SCO members made the decision to study the move during a review of their achievements in the 8th meeting of the SCO regional anti-terror agency council in Beijing on Friday.

"Impressive achievements have been made in identifying and cracking down on the 'three evil forces' of terrorism, separatism and extremism," said Vyacheslav Kasimov, director of the SCO anti-terror agency's executive committee.

The SCO established working relations with other regional anti-terror groups and related UN agencies.

Terrorist suspects had been transferred among SCO member states, Kasimov said.

SCO member countries had taken preventive measures, such as the Russian and Kyrgyzstan policy of amnesty for some terrorists, to reduce terrorist actions.

"SCO member countries have also staged a series of joint anti-terror military drills," Kasimov said.

China and Kazakhstan in August held the "Tianshan-I" exercise, the first ever joint SCO anti-terrorism drill involving the two countries' law enforcement bodies and special forces.

The exercises were a concrete demonstration of the SCO consensus to enhance security cooperation and a means to improve coordination between law enforcement departments and special services, said Meng Hongwei, China's Vice Minister of Public Security.

Last week, the Tajikistan and Chinese armed forces launched joint exercises to improve coordination in countering terrorist threats.

More joint military exercises are scheduled to practice a coordinated response to terrorist attacks. China and Russia will hold a military drill in Russia under the SCO framework next year.

Kasimov also hailed the SCO countries' border-inspection drills, saying they helped deter cross-border terrorist acts.

The fight against the "three evil forces" remained the SCO's top priority, a consensus repeated by the heads of the SCO countries at June's summit meeting.

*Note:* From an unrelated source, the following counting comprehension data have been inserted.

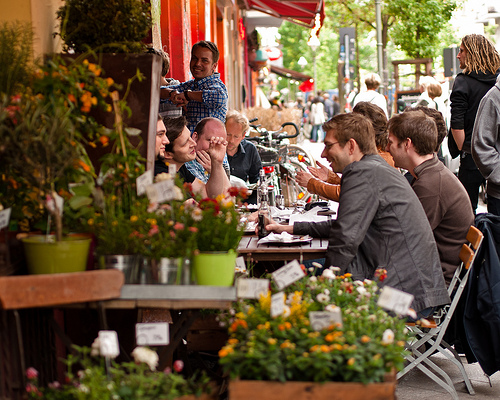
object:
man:
[161, 40, 232, 184]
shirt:
[161, 73, 231, 184]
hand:
[209, 136, 229, 161]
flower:
[228, 186, 241, 197]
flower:
[215, 193, 226, 202]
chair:
[397, 226, 484, 399]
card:
[271, 259, 306, 292]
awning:
[242, 0, 328, 30]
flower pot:
[17, 234, 94, 275]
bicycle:
[242, 118, 318, 200]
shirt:
[447, 69, 498, 162]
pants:
[458, 154, 500, 218]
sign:
[138, 323, 171, 346]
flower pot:
[190, 248, 236, 286]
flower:
[79, 92, 97, 113]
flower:
[84, 59, 104, 77]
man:
[254, 111, 452, 324]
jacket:
[447, 212, 499, 377]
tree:
[322, 0, 463, 103]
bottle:
[258, 193, 271, 237]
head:
[190, 40, 221, 79]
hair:
[321, 111, 378, 155]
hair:
[385, 112, 437, 157]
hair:
[403, 105, 447, 153]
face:
[190, 45, 213, 77]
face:
[174, 125, 198, 163]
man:
[164, 117, 238, 202]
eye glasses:
[324, 141, 349, 149]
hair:
[461, 34, 500, 75]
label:
[257, 213, 264, 235]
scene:
[0, 0, 499, 399]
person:
[310, 97, 327, 142]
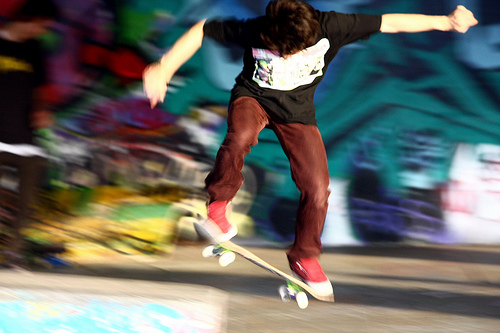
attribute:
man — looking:
[126, 0, 480, 299]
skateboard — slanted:
[178, 219, 347, 310]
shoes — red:
[197, 197, 344, 290]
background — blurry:
[1, 1, 496, 266]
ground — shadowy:
[4, 243, 499, 330]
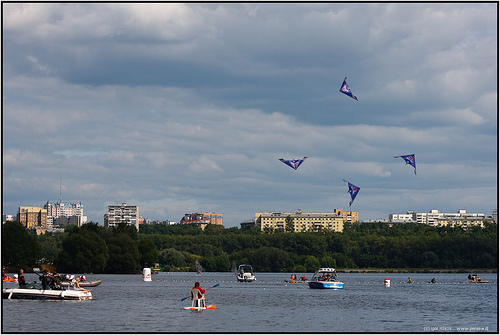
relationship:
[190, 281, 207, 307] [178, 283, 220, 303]
person holding oar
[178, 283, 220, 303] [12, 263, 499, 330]
oar on water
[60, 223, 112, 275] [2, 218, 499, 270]
tree by lake shore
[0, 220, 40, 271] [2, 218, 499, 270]
tree by lake shore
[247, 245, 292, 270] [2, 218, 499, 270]
tree by lake shore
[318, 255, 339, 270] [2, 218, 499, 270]
tree by lake shore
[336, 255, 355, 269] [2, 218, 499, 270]
tree by lake shore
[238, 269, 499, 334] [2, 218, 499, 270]
lake by lake shore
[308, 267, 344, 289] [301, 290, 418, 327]
boat on water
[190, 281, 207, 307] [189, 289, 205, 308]
person in chair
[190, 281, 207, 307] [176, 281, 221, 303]
person with oar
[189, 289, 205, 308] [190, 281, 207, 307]
chair with person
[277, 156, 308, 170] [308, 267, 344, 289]
kite flying above boat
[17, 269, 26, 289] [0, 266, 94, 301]
boater on boat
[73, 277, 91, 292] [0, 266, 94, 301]
person on boat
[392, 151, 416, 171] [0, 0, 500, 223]
kites flying in skies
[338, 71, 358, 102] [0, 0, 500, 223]
kites flying in skies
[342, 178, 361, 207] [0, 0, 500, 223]
kite flying in skies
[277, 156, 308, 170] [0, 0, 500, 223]
kite flying in skies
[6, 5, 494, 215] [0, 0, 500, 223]
clouds in skies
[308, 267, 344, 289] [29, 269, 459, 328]
boat in water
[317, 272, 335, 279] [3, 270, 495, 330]
boater floating on water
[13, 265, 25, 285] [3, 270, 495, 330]
boater floating on water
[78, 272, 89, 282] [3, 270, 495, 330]
boater floating on water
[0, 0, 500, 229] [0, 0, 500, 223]
clouds covering skies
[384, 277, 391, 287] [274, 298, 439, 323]
barrier in water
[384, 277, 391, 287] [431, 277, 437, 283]
barrier next to person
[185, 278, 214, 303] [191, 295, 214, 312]
person on chair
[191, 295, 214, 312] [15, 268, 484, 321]
chair on water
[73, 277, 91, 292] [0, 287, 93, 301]
person on boat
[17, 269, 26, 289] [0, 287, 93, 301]
boater on boat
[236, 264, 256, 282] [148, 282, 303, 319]
boat on water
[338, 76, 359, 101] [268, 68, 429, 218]
kites in bunch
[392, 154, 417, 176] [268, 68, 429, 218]
kites in bunch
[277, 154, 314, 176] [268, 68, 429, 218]
kite in bunch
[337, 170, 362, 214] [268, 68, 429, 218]
kite in bunch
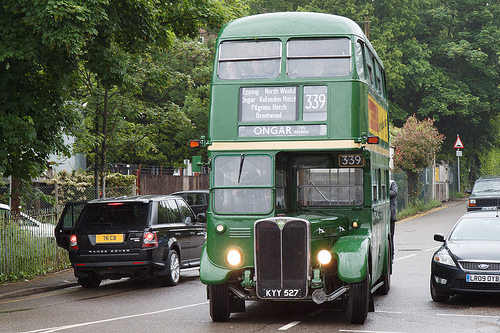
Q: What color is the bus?
A: Green.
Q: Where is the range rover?
A: To the left of the bus.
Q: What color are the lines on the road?
A: White.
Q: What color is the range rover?
A: Black.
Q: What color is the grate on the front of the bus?
A: Black.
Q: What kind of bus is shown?
A: Double decker.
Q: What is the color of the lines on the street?
A: White.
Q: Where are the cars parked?
A: Beside the sidewalk.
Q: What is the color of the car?
A: Black.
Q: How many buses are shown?
A: One.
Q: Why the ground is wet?
A: It was raining.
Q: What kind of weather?
A: Overcast.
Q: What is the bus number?
A: 339.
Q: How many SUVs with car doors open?
A: One.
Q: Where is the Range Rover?
A: On the far left.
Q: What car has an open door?
A: The black SUV.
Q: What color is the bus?
A: Green and yellow.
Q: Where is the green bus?
A: In the middle of the street.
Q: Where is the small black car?
A: On the right.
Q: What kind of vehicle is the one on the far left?
A: A range rover.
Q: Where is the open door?
A: On the black SUV.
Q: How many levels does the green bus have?
A: Two.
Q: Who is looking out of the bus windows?
A: Passengers.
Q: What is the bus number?
A: 339.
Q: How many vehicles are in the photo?
A: 5.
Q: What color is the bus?
A: Green.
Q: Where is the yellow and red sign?
A: On the side of the bus.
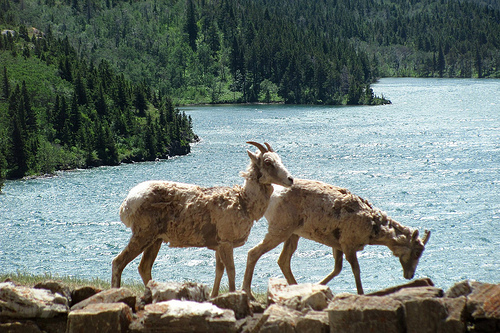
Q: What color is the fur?
A: White.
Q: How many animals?
A: 2.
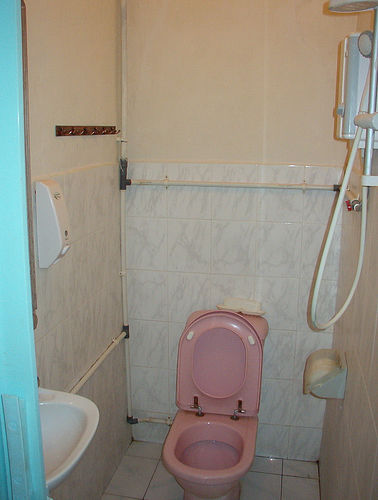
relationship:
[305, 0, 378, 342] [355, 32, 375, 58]
shower has a head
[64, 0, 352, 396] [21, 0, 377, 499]
pipes are outside of wall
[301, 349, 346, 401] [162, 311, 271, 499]
paper holder for toilet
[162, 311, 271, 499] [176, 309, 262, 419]
comode has a seat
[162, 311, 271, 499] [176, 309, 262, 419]
comode has a lid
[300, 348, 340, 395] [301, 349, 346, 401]
toiler paper has a cover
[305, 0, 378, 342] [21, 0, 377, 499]
shower on wall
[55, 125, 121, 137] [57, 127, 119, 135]
hanger has hooks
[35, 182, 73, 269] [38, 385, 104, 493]
soap dispenser above a sink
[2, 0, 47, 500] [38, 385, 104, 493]
door in front of sink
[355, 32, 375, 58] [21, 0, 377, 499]
shower head on wall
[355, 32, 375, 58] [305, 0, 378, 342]
head has a cord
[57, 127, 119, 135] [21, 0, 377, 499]
hooks are on wall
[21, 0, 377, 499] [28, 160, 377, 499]
wall has tiles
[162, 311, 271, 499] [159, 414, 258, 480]
toilet has a bowl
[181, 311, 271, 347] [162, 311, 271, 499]
tank part of comode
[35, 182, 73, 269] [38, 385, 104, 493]
dispenser for washing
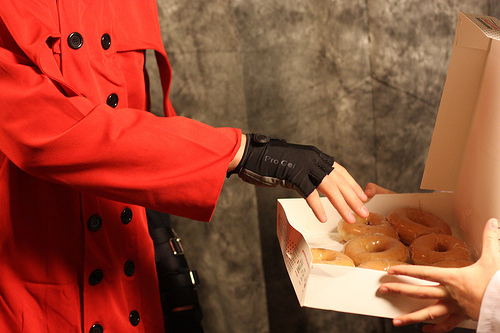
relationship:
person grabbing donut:
[0, 0, 370, 333] [330, 176, 377, 326]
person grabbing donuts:
[0, 0, 370, 333] [336, 211, 396, 243]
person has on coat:
[0, 0, 370, 333] [22, 10, 262, 331]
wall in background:
[162, 0, 471, 180] [235, 50, 318, 132]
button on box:
[96, 26, 118, 52] [57, 7, 158, 330]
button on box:
[67, 27, 86, 52] [57, 7, 158, 330]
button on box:
[114, 204, 136, 224] [57, 7, 158, 330]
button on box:
[81, 212, 113, 232] [57, 7, 158, 330]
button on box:
[84, 262, 106, 291] [57, 7, 158, 330]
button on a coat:
[113, 203, 132, 226] [3, 2, 242, 332]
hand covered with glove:
[373, 218, 499, 330] [234, 126, 340, 194]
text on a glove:
[258, 150, 301, 174] [230, 127, 338, 199]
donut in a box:
[342, 229, 412, 264] [274, 10, 484, 314]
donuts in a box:
[332, 202, 461, 272] [274, 10, 484, 314]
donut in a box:
[335, 213, 395, 243] [274, 10, 484, 314]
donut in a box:
[385, 207, 452, 246] [274, 10, 484, 314]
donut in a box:
[409, 232, 469, 267] [274, 10, 484, 314]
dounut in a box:
[342, 233, 409, 262] [274, 10, 484, 314]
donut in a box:
[309, 249, 355, 269] [274, 10, 484, 314]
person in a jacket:
[0, 8, 388, 323] [1, 5, 245, 331]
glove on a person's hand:
[233, 132, 327, 204] [296, 157, 380, 233]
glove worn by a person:
[226, 133, 335, 199] [0, 8, 388, 323]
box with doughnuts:
[274, 10, 484, 314] [339, 224, 418, 275]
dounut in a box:
[339, 228, 409, 269] [274, 10, 484, 314]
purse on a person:
[120, 189, 249, 330] [0, 0, 370, 333]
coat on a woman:
[3, 2, 242, 332] [0, 1, 375, 331]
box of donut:
[274, 10, 484, 314] [385, 207, 452, 246]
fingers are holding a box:
[372, 261, 469, 329] [256, 216, 358, 306]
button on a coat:
[62, 26, 86, 52] [3, 2, 242, 332]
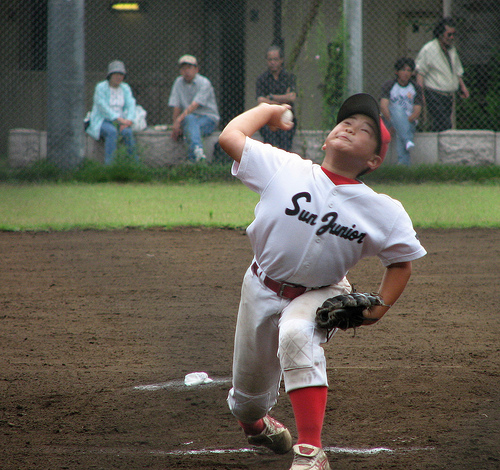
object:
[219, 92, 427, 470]
boy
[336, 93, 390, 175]
cap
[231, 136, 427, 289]
shirt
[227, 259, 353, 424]
pants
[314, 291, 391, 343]
glove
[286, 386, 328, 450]
socks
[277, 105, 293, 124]
ball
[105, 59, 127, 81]
hat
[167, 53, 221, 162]
man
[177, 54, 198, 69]
cap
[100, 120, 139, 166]
jeans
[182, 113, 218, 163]
jeans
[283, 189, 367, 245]
sun junior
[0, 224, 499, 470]
field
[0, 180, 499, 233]
grass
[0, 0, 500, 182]
fence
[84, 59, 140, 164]
spectators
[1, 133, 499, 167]
wall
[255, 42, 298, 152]
man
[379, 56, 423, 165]
man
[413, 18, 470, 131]
man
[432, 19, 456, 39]
hair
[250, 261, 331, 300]
belt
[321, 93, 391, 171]
head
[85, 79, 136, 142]
jacket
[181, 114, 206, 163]
legs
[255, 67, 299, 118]
shirt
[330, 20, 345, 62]
vines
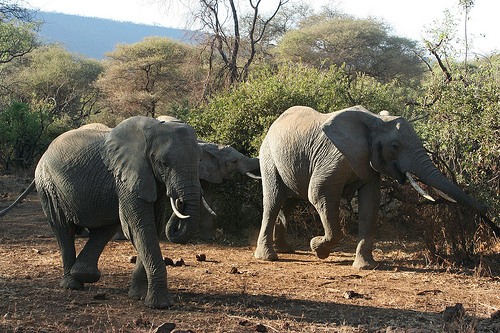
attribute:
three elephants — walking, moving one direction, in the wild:
[0, 104, 482, 310]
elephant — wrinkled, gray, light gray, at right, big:
[254, 105, 481, 270]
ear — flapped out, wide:
[319, 109, 384, 182]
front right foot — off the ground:
[306, 159, 349, 260]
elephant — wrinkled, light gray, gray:
[0, 115, 217, 308]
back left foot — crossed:
[70, 225, 118, 283]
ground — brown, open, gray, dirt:
[0, 239, 499, 333]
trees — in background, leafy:
[0, 0, 499, 243]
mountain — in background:
[0, 6, 233, 59]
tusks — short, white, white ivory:
[169, 196, 217, 218]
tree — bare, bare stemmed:
[182, 1, 288, 89]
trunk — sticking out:
[405, 142, 487, 216]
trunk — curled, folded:
[164, 171, 203, 243]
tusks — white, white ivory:
[405, 171, 458, 203]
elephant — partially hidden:
[197, 144, 260, 240]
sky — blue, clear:
[0, 0, 499, 63]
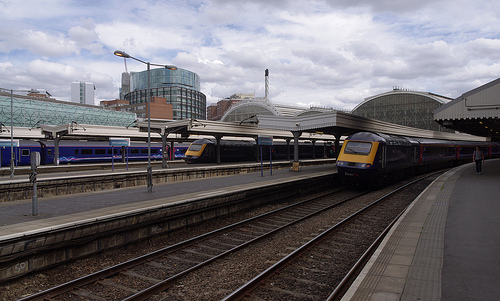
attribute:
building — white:
[176, 32, 422, 154]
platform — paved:
[344, 156, 497, 297]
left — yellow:
[183, 140, 216, 162]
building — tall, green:
[115, 38, 211, 139]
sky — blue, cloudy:
[2, 2, 498, 107]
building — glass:
[121, 66, 206, 118]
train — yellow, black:
[335, 130, 499, 179]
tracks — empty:
[219, 188, 452, 297]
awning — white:
[428, 76, 498, 138]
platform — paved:
[361, 163, 498, 299]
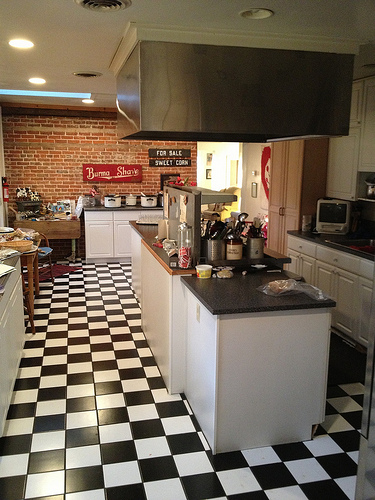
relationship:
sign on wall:
[77, 158, 143, 188] [1, 112, 199, 263]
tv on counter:
[312, 194, 352, 238] [283, 216, 373, 270]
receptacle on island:
[195, 303, 200, 324] [126, 212, 338, 452]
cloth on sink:
[350, 241, 373, 253] [324, 237, 373, 261]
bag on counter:
[259, 275, 328, 303] [179, 265, 339, 318]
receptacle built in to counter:
[194, 302, 200, 322] [179, 269, 331, 453]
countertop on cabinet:
[181, 273, 337, 315] [178, 315, 330, 455]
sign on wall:
[82, 164, 144, 185] [25, 115, 110, 191]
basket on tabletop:
[3, 238, 35, 252] [0, 227, 40, 255]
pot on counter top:
[139, 192, 157, 207] [81, 203, 164, 208]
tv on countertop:
[313, 199, 350, 237] [289, 224, 363, 251]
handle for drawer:
[330, 254, 338, 263] [310, 245, 361, 279]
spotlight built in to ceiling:
[8, 36, 35, 50] [1, 0, 99, 98]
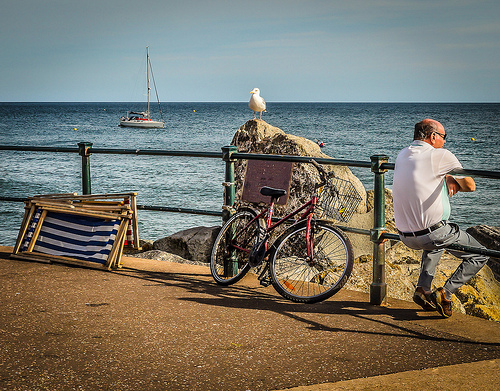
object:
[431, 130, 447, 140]
glasses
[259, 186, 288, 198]
seat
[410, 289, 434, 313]
shoe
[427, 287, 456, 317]
shoe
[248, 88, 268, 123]
bird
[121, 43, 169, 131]
boat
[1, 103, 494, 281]
ocean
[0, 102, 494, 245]
water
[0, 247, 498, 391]
ground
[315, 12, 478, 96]
sky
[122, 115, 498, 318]
rock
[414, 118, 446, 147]
head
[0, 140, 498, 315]
fence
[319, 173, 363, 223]
basket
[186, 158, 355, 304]
bicycle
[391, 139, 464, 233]
shirt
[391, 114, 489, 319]
man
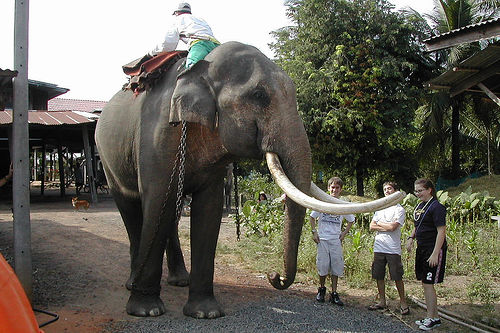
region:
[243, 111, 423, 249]
two long white tusks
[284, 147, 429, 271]
two long white tusks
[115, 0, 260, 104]
a man riding an elephant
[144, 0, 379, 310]
a man riding an elephant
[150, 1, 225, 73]
person is wearing green pants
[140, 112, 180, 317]
chain attached from ear to legs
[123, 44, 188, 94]
blanket on top of elephants back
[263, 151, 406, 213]
long tusks of elephant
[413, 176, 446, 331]
girl smiling at elephant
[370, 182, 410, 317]
boy wearing flip flops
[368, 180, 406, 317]
this person has arms tucked in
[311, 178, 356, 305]
holds arms by side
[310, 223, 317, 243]
wearing a watch on right hand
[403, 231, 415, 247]
girl wearing watch on right hand also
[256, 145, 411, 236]
long ivory tusks on the elephant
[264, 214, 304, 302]
long elephant trunk hanging in a J shape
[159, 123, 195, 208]
silver chains on the elephant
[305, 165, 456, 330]
three kids looking at the elephant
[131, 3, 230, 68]
person on top of the elephant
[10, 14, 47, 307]
post beside the elephant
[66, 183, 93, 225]
dog behind the elephant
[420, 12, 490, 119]
roof of the building behind the kids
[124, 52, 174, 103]
blankets on top of the elephant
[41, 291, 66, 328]
black cord on the ground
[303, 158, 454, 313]
three kids watching the elephant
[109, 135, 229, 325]
the elephant is wearing a chain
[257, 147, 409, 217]
the tusks of an elephant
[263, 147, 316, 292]
the trunk of an elephant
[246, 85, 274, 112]
an eye of an elaphant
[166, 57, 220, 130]
the ear of an elephant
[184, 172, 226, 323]
the front leg of an elephant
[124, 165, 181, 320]
the front leg of an elephant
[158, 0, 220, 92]
a man sitting on top of an elephant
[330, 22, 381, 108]
the leaves of a tree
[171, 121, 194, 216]
a chain on the neck of an elephant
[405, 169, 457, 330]
a girl standing by an elephant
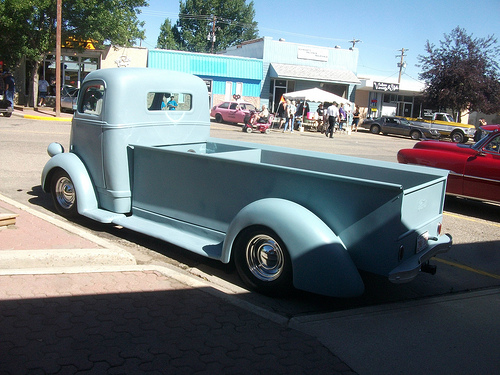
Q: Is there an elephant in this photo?
A: No, there are no elephants.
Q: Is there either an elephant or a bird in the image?
A: No, there are no elephants or birds.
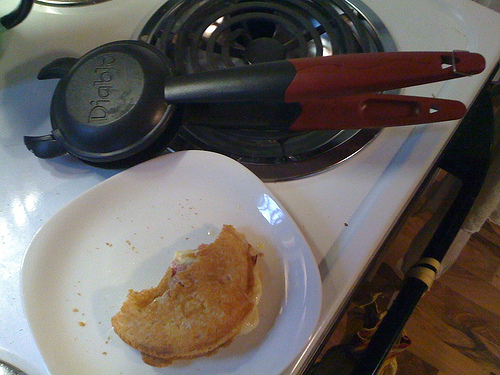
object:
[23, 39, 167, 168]
circular panel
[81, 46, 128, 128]
letters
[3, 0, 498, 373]
stove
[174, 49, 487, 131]
handle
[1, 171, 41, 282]
light reflection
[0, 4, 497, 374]
white surface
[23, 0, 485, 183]
cooker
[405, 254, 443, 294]
yellow cord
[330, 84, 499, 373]
pole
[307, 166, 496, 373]
floor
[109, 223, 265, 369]
sandwich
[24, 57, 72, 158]
curved hinges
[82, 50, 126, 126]
word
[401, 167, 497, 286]
napkin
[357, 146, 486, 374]
handle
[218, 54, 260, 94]
ground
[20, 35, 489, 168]
cooker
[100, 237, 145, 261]
bread crumbs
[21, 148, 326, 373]
plate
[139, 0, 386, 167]
coil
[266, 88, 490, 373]
oven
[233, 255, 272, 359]
filling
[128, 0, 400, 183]
burner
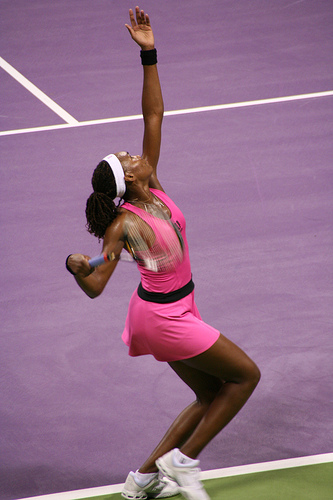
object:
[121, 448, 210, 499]
tennis shoes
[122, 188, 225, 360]
dress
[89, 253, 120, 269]
handle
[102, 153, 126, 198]
headband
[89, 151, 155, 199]
head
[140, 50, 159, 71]
wrist band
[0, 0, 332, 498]
court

Meng, who held the rotating council chairmanship, lauded the increasingly important role of the anti-terror agency in maintaining peace and stability in SCO states and throughout central Asia.

"We are confident that this meeting will help intensify the anti-terror cooperation among SCO members," Meng said.

A total of 12 anti-terror related legal documents were signed at the end of the one-day meeting.

Participants reviewed the work of the past three years and adopted the 2007 work plan of the SCO regional anti-terror agency.

"SCO member countries will broaden anti-terror cooperation," said Kasimov.

The SCO, established in 2001 in the Chinese city of Shanghai, groups China, Kazakhstan, Kyrgyzstan, Russia, Tajikistan and Uzbekistan. Its regional anti-terror agency came into operation in Uzbekistan's capital Tashkent in 2004.